▶ _Problem_
Reproduce exactly the line that contains "teapot [782,315,809,339] ->" and every line after it through the end of the records below, leaving out all pictures.

▶ _Data extracts_
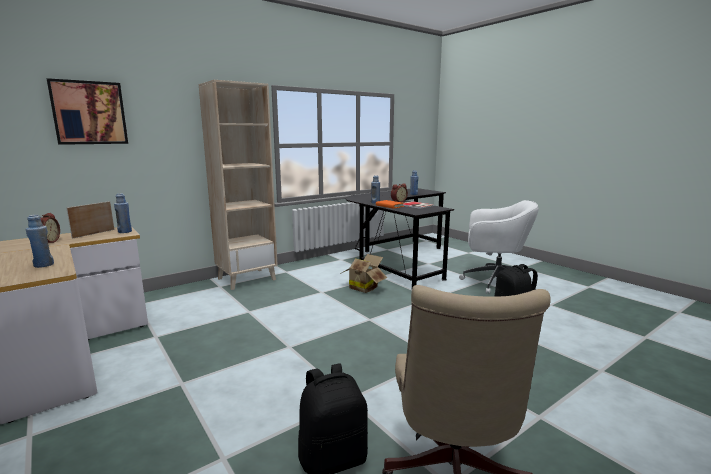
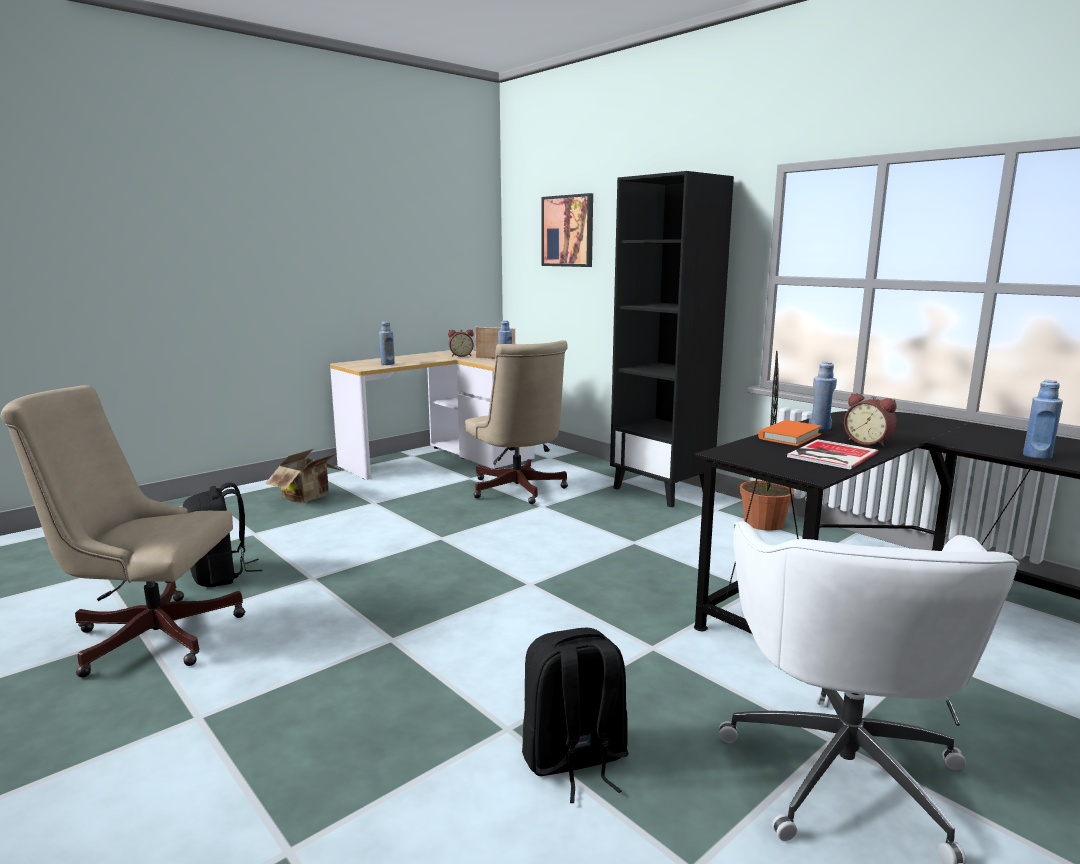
camera: 85 degrees right, 0 degrees up
beige bookcase [199,80,278,290] -> black bookcase [610,171,734,507]
cardboard box [340,254,388,293] -> cardboard box moved to [265,449,342,503]
none -> beige office chair [465,340,568,504]
none -> potted plant [740,351,794,531]

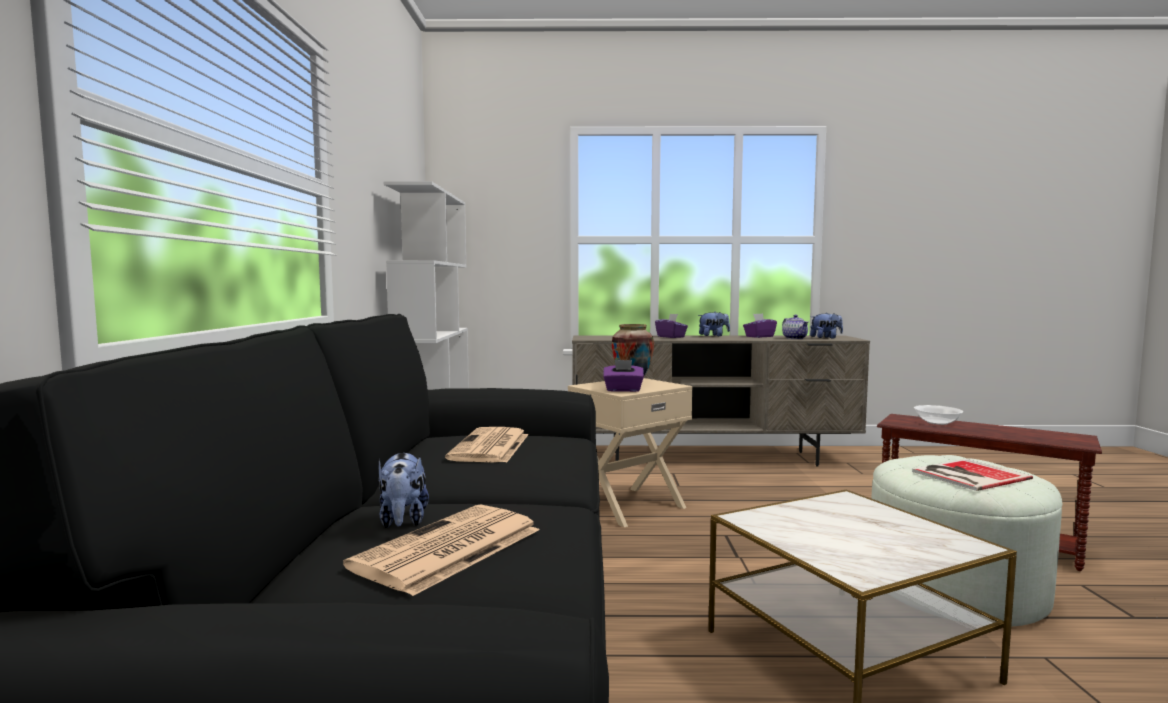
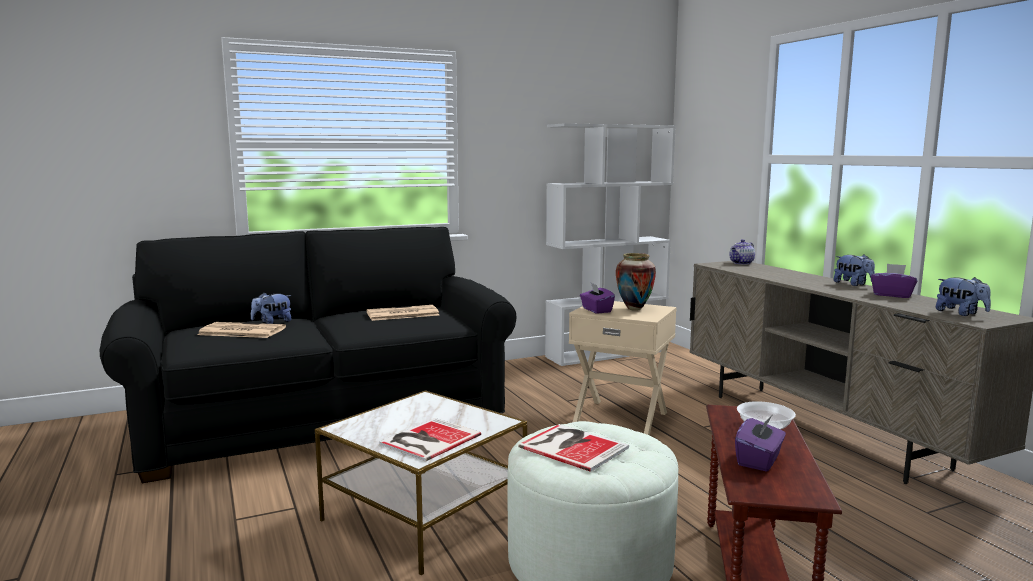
camera: 65 degrees right, 5 degrees up
purple tissue box [655,314,688,338] -> purple tissue box moved to [735,414,786,472]
teapot [782,315,809,339] -> teapot moved to [729,239,755,265]
none -> book [379,418,481,462]

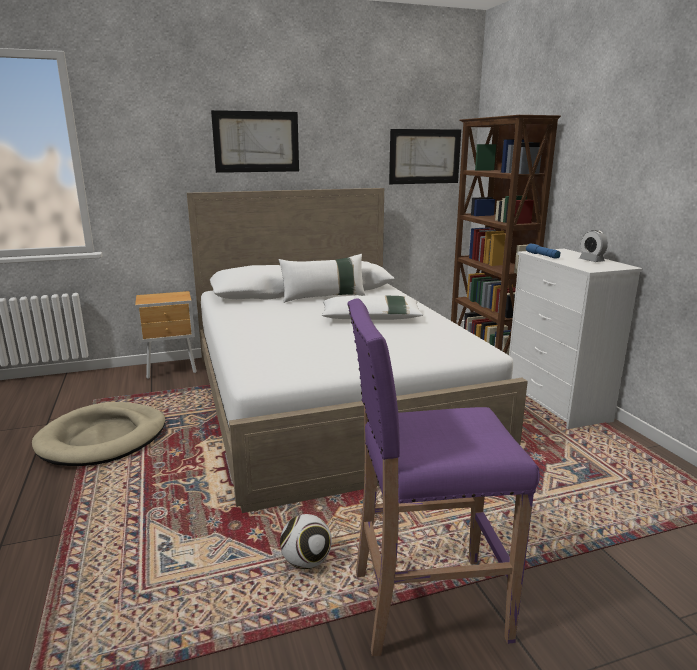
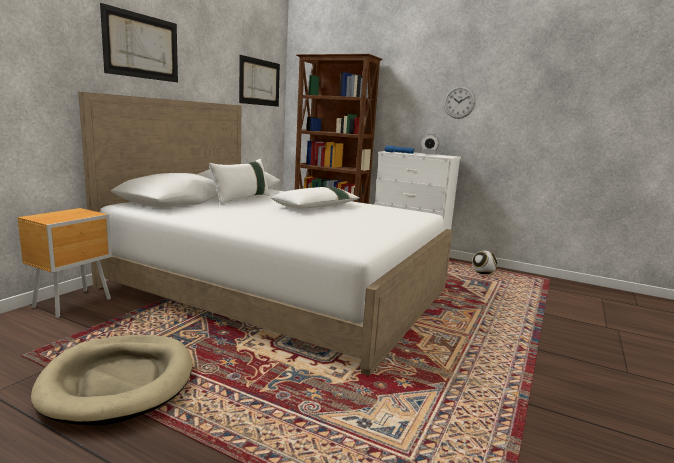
camera: 45 degrees left, 5 degrees down
football [280,514,332,569] -> football moved to [472,250,497,275]
purple stool [347,299,540,656] -> none
none -> wall clock [444,86,476,119]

▶ _Written response_
teapot [782,315,809,339] -> teapot moved to [729,239,755,265]
none -> book [379,418,481,462]

camera: 45 degrees left, 5 degrees down
football [280,514,332,569] -> football moved to [472,250,497,275]
purple stool [347,299,540,656] -> none
none -> wall clock [444,86,476,119]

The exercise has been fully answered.